New Intrusion Software Export Controls.
Finally, and separately, BIS published new controls covering intrusion software designed for malicious cyber activities and network surveillance. BIS is still accepting public comments on the rule until December 6, 2021, although the controls will become effective on January 19, 2022. BIS is adding three new ECCNs – 4A005, 4D004, and 4E001.c – to control malicious software and related hardware and technology. All of the new controls target “intrusion software,” defined as software designed to “avoid detection by monitoring tools, or to defeat protective countermeasures, of a computer or network-capable device,” and that can: (a) extract of data or information from a computer or network-capable device, or modify a system or user data; or (b) modify the standard execution path of a program or process in order to allow the execution of externally provided instructions. However, the term intrusion software does not include any of the following: Hypervisors, debuggers or Software Reverse Engineering (SRE) tools; Digital Rights Management (DRM) software; or Software designed to be installed by manufacturers, administrators or users for the purposes of asset tracking or recovery.

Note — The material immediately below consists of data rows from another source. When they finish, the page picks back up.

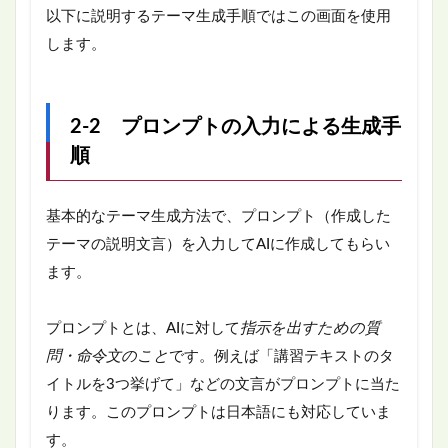
以下に説明するテーマ生成手順ではこの画面を使用
します。
2-2 プロンプトの入力による生成手
順
基本的なテーマ生成方法で、プロンプト（作成した
テーマの説明文言）を入力してAIに作成してもらい
ます。
プロンプトとは、AIに対して
指示を出すための質
問・命令文のこと
です。例えば「講習テキストのタ
イトルを3つ挙げて」などの文言がプロンプトに当た
ります。このプロンプトは日本語にも対応していま
す。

At the same time, BIS also published a new license exception, Authorized Cybersecurity Exports (“ACE”), to permit limited exports of intrusion software. BIS explained that the new ACE license exception is “necessary to avoid impeding legitimate cybersecurity research and incident response activities.” ACE allows exports to most destinations, except to destinations embargoed under U.S. law, or to government end-users of certain countries, such as Russia. ACE is intended to address concerns of the private sector that the new export controls on intrusion software could also reach items intended merely to test cybersecurity defenses or to remedy detected security breaches.
BIS had originally proposed new controls on certain intrusion software in 2015, which resulted in more than 300 comments from industry. Most of those comments opposed the proposed controls as overly broad, potentially burdensome, and sweeping in numerous common software programs and anti-intrusion software that were not the intended targets of the controls. As a result of such strong industry opposition, BIS significantly scaled back these new intrusion software controls to those described above and also added the new ACE license exception.